Top of Provided entries

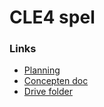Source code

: # CLE4 spel

### Links

 - [Planning](https://docs.google.com/spreadsheets/d/1nojooy41G697xt59_NPCAzVWoLzZrI-ogGBgm2OQUgQ/edit#gid=1816817301)
 - [Concepten doc](https://docs.google.com/document/d/1YOD9Nfx0lRUhZpPEfPYA5aNCPMZ4qUR5xOOVriXMNHc/edit)
 - [Drive folder](https://drive.google.com/drive/u/0/folders/1CBWKw8xUrXrxSSKhhPlxkEoxX3peRsiw)
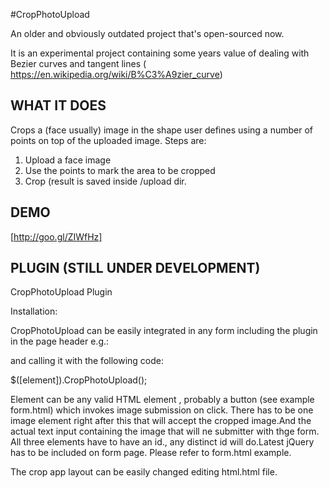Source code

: #CropPhotoUpload

An older and obviously outdated project that's open-sourced now.

It is an experimental project containing some years value of dealing with Bezier curves and tangent lines ( https://en.wikipedia.org/wiki/B%C3%A9zier_curve) 

## WHAT IT DOES
Crops a (face usually) image in the shape user defines using a number of points on top of the uploaded image.
Steps are:
1. Upload a face image
2. Use the points to mark the area to be cropped
3. Crop (result is saved inside /upload dir.


## DEMO
[http://goo.gl/ZIWfHz]

## PLUGIN (STILL UNDER DEVELOPMENT)
CropPhotoUpload Plugin 

Installation:

CropPhotoUpload can be easily integrated in any form  including the plugin in the page header e.g.:

<script type="text/javascript" src="assets/js/CropPhotoUpload.js"></script>

and calling it with the following code:

$([element]).CropPhotoUpload();

Element can be any valid HTML element , probably a button (see example form.html) which invokes image submission on click.
There has to be one image element right after this that will accept the cropped image.And the actual text input containing the image that will ne submitter with thge form.
All three  elements have to have an id., any distinct id will do.Latest jQuery has to be included on form page.
Please refer to form.html example.

The crop app layout can be easily changed editing html.html file.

Bottom of Provided entries

--- Directive ---
Take the lines above from the one containing "There has to" down to the one containing "Please refer to form.html example.", and transcribe them exactly, both ends included.

--- Written response ---
There has to be one image element right after this that will accept the cropped image.And the actual text input containing the image that will ne submitter with thge form.
All three  elements have to have an id., any distinct id will do.Latest jQuery has to be included on form page.
Please refer to form.html example.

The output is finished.